When asked whether that funding was added to the budgets of years that followed creating a surplus, or whether the money replaced dollar-amounts in future budgets, AANDC Media Relations person Michelle Perron described the process of carrying budget balances forward as “reprofiling.”

“The reprofiling amounts, approved after Public Accounts, result primarily from initiatives such as specific claims,” she told the Nation by email. “For example, in fiscal year 2013-14 the department lapsed $502 million in Grants and Contributions, of which $497 million or 99% is attributable to funding for the Specific Claims Settlement Fund which was reprofiled to future years.”

Perron said the remaining 1% that had gone unspent amounted to “$31 million, or 0.1% of the department’s total grants and contributions budget over the last five years.”

However, MP Niki Ashton, the NDP Aboriginal Affairs critic, does not believe the AANDC is telling the truth.

“There’s such a thing as creative accounting, and I think this is definitely a case of that,” she told the Nation. “We’ve heard them make similar arguments.

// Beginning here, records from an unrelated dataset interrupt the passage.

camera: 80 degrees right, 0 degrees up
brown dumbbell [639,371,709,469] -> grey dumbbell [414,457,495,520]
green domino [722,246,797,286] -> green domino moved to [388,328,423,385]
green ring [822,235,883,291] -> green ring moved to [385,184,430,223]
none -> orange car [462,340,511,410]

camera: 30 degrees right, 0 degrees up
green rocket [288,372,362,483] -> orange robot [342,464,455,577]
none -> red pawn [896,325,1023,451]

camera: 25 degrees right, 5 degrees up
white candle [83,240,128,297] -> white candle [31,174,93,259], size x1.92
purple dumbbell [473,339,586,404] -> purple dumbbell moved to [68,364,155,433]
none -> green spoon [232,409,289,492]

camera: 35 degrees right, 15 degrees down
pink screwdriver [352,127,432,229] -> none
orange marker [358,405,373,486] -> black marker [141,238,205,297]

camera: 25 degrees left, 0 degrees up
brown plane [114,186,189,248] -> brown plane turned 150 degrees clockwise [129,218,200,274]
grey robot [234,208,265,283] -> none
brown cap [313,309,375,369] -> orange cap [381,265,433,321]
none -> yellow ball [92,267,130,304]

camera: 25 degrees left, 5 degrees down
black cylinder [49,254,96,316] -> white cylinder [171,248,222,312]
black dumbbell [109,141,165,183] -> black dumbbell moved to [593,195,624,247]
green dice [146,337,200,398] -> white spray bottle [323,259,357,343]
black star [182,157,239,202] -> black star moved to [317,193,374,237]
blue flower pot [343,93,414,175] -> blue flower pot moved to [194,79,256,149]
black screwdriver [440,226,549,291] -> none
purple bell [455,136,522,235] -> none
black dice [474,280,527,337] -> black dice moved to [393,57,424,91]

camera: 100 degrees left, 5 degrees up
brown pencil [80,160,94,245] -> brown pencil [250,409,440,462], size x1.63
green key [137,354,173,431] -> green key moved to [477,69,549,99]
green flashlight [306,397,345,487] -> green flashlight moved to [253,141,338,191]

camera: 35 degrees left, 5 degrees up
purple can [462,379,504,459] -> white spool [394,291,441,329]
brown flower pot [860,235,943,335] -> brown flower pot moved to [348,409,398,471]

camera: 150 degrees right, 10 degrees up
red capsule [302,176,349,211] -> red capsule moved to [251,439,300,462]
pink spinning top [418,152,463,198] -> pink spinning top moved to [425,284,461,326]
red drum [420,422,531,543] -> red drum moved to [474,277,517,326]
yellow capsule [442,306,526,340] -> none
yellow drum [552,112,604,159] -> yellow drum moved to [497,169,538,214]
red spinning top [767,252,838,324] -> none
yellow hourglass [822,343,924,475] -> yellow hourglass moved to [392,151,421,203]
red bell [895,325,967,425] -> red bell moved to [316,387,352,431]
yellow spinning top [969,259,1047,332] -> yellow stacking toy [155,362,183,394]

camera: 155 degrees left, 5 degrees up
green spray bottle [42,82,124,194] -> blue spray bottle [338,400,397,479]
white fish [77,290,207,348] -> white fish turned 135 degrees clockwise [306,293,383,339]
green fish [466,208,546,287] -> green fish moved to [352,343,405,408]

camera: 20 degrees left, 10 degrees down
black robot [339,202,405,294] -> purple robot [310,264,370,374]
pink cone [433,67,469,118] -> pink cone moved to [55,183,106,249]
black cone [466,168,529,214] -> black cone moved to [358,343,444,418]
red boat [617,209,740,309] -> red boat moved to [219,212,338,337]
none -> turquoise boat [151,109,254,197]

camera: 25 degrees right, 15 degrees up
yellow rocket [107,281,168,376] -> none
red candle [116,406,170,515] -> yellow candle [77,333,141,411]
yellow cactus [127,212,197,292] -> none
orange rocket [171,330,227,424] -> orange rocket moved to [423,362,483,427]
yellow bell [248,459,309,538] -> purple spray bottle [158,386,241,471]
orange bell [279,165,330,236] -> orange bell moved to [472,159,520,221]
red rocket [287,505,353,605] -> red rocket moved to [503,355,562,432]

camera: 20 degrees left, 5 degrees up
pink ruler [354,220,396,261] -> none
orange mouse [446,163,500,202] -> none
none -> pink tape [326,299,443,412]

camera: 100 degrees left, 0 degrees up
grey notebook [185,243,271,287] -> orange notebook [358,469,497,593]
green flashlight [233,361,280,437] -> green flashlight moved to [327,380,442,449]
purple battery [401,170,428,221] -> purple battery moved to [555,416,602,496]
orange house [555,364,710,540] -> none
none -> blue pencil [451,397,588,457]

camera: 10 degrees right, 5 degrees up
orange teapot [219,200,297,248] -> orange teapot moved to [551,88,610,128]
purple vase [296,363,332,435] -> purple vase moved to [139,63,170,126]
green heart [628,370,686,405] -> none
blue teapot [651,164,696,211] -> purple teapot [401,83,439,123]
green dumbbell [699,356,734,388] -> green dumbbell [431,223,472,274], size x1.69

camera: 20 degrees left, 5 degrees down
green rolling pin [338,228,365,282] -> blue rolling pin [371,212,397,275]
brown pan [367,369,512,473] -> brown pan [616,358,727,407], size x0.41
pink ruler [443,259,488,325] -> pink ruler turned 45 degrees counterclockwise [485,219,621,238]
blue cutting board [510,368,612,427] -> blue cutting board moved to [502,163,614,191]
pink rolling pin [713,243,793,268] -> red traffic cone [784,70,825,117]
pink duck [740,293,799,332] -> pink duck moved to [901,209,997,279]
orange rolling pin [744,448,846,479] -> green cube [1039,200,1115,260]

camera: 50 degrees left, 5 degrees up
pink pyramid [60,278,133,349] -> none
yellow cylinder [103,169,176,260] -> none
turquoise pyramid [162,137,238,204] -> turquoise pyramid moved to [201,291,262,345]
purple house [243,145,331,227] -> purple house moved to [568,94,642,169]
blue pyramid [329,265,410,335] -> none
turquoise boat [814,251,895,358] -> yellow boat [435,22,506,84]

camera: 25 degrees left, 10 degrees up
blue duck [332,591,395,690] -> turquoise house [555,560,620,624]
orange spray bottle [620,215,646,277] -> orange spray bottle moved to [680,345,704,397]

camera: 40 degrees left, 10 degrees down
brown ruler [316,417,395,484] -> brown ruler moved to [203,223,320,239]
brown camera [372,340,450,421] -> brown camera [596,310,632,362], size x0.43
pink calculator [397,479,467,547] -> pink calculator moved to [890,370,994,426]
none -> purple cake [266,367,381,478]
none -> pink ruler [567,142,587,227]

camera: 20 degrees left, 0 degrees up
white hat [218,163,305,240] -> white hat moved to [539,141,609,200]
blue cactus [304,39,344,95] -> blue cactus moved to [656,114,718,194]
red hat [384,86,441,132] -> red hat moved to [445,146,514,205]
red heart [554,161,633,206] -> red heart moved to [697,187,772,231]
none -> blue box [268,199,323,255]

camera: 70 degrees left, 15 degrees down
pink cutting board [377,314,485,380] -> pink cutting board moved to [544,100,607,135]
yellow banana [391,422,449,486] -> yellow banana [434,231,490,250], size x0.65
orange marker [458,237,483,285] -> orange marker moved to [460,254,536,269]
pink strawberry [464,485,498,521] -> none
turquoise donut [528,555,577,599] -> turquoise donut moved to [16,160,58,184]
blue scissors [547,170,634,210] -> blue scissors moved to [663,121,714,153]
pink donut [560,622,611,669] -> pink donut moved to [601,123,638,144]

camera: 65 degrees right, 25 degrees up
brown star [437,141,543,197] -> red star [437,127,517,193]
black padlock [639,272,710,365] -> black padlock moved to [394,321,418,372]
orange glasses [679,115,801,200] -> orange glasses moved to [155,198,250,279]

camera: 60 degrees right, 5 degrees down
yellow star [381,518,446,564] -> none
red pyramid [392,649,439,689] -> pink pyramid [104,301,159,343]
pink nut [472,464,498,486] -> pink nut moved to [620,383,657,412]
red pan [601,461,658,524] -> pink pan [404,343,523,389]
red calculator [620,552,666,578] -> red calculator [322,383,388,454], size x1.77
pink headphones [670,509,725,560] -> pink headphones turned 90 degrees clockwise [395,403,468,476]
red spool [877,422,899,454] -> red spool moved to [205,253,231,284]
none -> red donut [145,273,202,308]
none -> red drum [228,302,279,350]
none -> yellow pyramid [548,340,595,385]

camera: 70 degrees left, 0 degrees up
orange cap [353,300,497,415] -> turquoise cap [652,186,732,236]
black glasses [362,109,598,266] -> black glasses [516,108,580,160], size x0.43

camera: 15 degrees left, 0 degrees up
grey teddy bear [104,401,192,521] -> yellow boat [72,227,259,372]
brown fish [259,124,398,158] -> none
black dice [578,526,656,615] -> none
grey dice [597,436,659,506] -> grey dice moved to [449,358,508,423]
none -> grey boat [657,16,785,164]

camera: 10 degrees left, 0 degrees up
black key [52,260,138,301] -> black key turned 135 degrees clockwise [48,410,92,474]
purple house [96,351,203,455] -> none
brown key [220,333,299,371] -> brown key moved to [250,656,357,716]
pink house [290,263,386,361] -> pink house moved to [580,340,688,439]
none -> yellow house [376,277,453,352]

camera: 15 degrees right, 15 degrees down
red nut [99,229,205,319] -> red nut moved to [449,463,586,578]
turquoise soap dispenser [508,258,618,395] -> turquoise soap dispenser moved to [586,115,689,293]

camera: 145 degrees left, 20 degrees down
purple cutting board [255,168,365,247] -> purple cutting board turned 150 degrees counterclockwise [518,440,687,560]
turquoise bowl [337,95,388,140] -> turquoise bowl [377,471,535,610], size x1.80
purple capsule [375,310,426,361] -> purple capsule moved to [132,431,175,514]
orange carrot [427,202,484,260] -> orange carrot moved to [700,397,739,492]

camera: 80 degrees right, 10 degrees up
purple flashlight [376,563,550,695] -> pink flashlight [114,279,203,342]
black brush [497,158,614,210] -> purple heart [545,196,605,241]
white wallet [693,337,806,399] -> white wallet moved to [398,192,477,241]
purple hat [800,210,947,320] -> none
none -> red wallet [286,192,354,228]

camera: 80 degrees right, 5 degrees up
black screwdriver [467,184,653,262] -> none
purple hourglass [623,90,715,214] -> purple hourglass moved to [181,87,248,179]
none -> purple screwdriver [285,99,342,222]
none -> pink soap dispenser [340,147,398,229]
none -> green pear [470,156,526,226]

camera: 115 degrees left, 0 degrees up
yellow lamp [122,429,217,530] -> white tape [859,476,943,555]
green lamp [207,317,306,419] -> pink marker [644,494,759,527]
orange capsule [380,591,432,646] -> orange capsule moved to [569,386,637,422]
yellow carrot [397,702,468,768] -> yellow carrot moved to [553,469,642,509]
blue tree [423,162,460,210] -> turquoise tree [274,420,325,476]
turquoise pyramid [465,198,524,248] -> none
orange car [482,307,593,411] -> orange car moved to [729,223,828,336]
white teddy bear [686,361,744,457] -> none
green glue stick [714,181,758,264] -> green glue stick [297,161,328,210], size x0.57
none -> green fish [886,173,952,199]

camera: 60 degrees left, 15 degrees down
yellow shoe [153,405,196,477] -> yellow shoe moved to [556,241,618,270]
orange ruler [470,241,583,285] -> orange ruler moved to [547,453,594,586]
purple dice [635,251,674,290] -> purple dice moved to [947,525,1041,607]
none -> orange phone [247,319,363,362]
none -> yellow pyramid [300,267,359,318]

It’s untrue. And somehow they coast over the chronic underfunding that the auditor general, Indigenous organizations, and communities have pointed to.”

Ashton said she did not believe that the money had been simply moved forward and spent in other places when it was discovered in surplus.

“I am aware in the past of other departments that have seen funding left over by the end of the fiscal year and have reached out to work with organization to make things happen with that money,” she said. “I’ve never heard of such a significant amount of money being ‘lapsed,’ which is their favourite word for this. And it’s not just a significant amount, but an amount that is tied to a department that has as its mandate providing direct, life-or-death services for a segment of Canadians that need it most.”

Ashton noted the Special Claims fund, named by Perron as the key target for most of these funds, was recently cited in a damning report as being a dysfunctional process.

“We also know that the government has been notoriously slow in showing good faith when it comes to Specific Claims negotiations, land claims, entitlement issues more broadly,” Ashton said. “It’s pretty rich to hear them say that Special Claims is where funding has been going. Absolutely Specific Claims processes need to go forward and be resolved as soon as possible, but I don’t think they’re convincing anyone that that’s where the money has been redirected.”

Ashton argued that rather than simply being applied to other projects, the funds were likely used to help the Harper government balance the budget in an election year.

“It’s pretty clear, given the major gaps between non-Indigenous and Indigenous Canadians that any accounting this government is engaging in involves doing it on the backs of Indigenous communities in particular,” she said.

However the amount of the lapsed funding brought one issue to mind for Ashton – the amount Harper had pledged to use to boost First Nations education across Canada.

“When he was pushing the Education Act, the commitment was $1.9 billion,” she said. “It’s not lost on many that this is almost the amount of money that the prime minister himself recognized should be funneled into education – and that has not taken place. It’s an enormous symbolic amount.”

The Conservative government, Ashton argued, has demonstrated a history of disrespect toward Indigenous people and organizations. She cited the government’s unwillingness to launch an inquiry into missing and murdered Indigenous women and continued underfunding of education as examples.

“When you have $1 billion committed to funding Indigenous communities that goes unspent, that speaks volumes to how little respect they have for Indigenous communities, and how little they care about the very serious issues that Indigenous communities face,” she said. “There are 95 First Nations or Indigenous entities that the government is in some stage of legal challenge with in the courts. Clearly the government has some misplaced priorities. It is appalling that they’re making up excuses about a significant sum of money that is frankly owed to Indigenous communities, that was earmarked for them, and is badly needed.”